● **分析用本文**:

●原作「トリトン」の世界●

その4●キャラクターについて
キャラクターもTV版トリトンとは印象がちがいます。
茶色の文字は、TVには出てこないキャラクター。
青い文字は名前を変えて出てきたキャラクター。
●トリトン
 物語の主人公。トリトン族の生き残りで、金色のイルカ、ルカーによって運ばれ、人間の少年和也に拾われ、その家族として育った。青い髪らしい。ある時期が来ると一度に成長し、物語の中でも2〜3度成長している。13歳と言うことになっているが、雰囲気からして高校生ぐらいにみえる。後半同じ一族の人魚のピピ子と結婚し、7人の子どもの父親となる。
 ナイフ投げの名人。陸で育った知恵を生かし、策略をめぐらし、ポセイドン王の33人の子どもを全滅させる。
TVのトリトンよりははじめから精神的にずっと大人。
●ピピ子
トリトン族の生き残りのひとり。
北の海にいた。トリトンとはごく幼いときに出会い、何度か変態を繰り返し、大人の美しい人魚になる。
幼いときからおませで、トリトンの奥さんになることを自分できめており、陸の友達の洋子に嫉妬したりする。
わがままだが、とてもかわいらしい、女の典型のようなタイプ。
TVのピピとは違う人格と見た方がよい。TVのピピは「エンゼルの丘」をモデルにしている。
●和也
最初は15歳ぐらい。赤ん坊のトリトンを岬の下におりていって拾う。同時に襲ってきた津波で父を失い、海を恨む。血の気の多い性格。トリトンを実の弟としてかわいがる。上京後、先輩の世話で就職するが、だまされていることを知り、先輩を刺してしまう過激な部分もある。ポセイドンの捕虜になり、視力と話す力を奪われる。いったん姿をけすが、後にたくましい男性になりトリトンと再会し、視力と話す力を取り戻し、最後はトリトンの息子ブルーを海に見送り、物語をしめくくる。

● **課題**:
原作「トリトン」の登場人物を紹介する本文に基づき、次の問いに答えてください。
(a) トリトンは何人の子どもの父親となりますか。
(b) ピピ子はどこの海にいましたか。
(c) 物語の最後に和也が海へ見送るトリトンの息子の名前は何ですか。
記録は別の出典から採られたものです。

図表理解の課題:
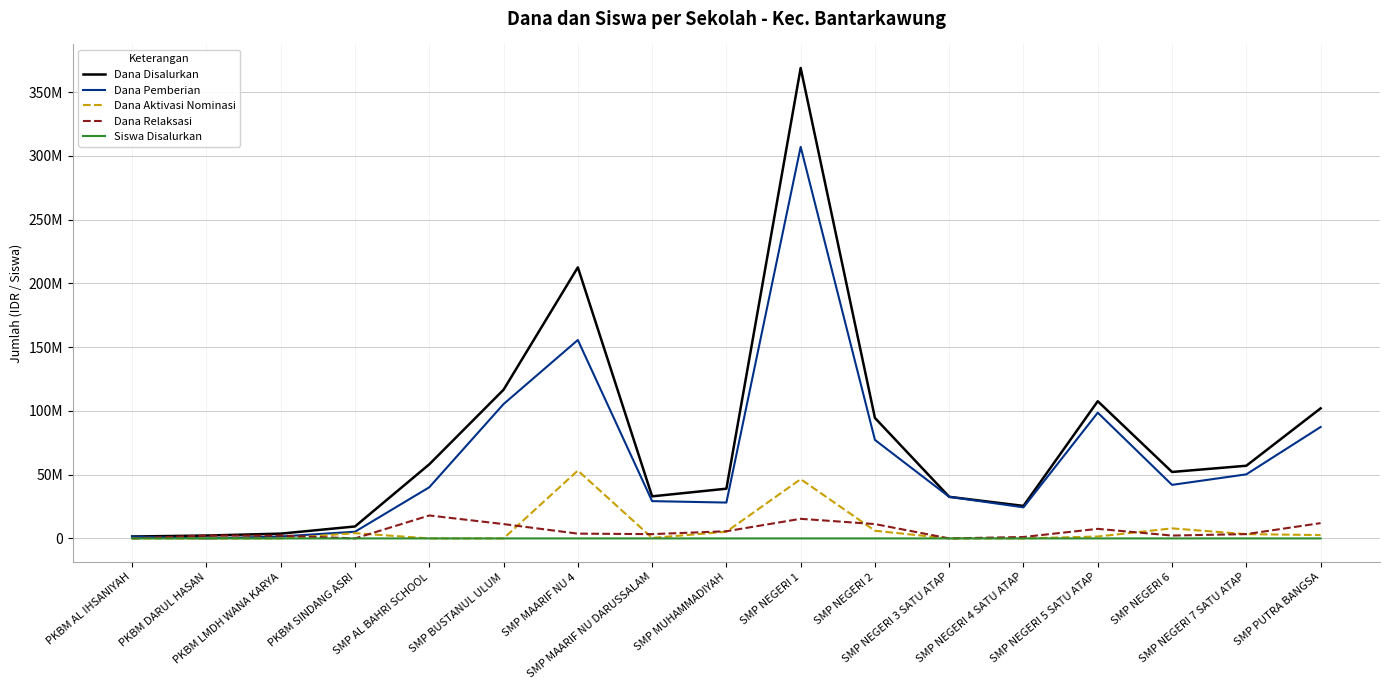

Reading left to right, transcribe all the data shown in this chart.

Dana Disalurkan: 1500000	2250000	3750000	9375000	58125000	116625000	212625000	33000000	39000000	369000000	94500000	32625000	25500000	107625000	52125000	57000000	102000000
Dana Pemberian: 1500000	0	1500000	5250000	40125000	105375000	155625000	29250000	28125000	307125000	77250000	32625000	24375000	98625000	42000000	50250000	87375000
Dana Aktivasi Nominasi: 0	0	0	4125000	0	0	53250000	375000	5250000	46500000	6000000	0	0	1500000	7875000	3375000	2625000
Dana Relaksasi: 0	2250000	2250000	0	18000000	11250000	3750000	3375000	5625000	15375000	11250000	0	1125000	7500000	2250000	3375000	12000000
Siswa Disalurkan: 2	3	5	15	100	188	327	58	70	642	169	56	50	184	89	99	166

● **解答欄**:
(a) 7人
(b) 北の海
(c) ブルー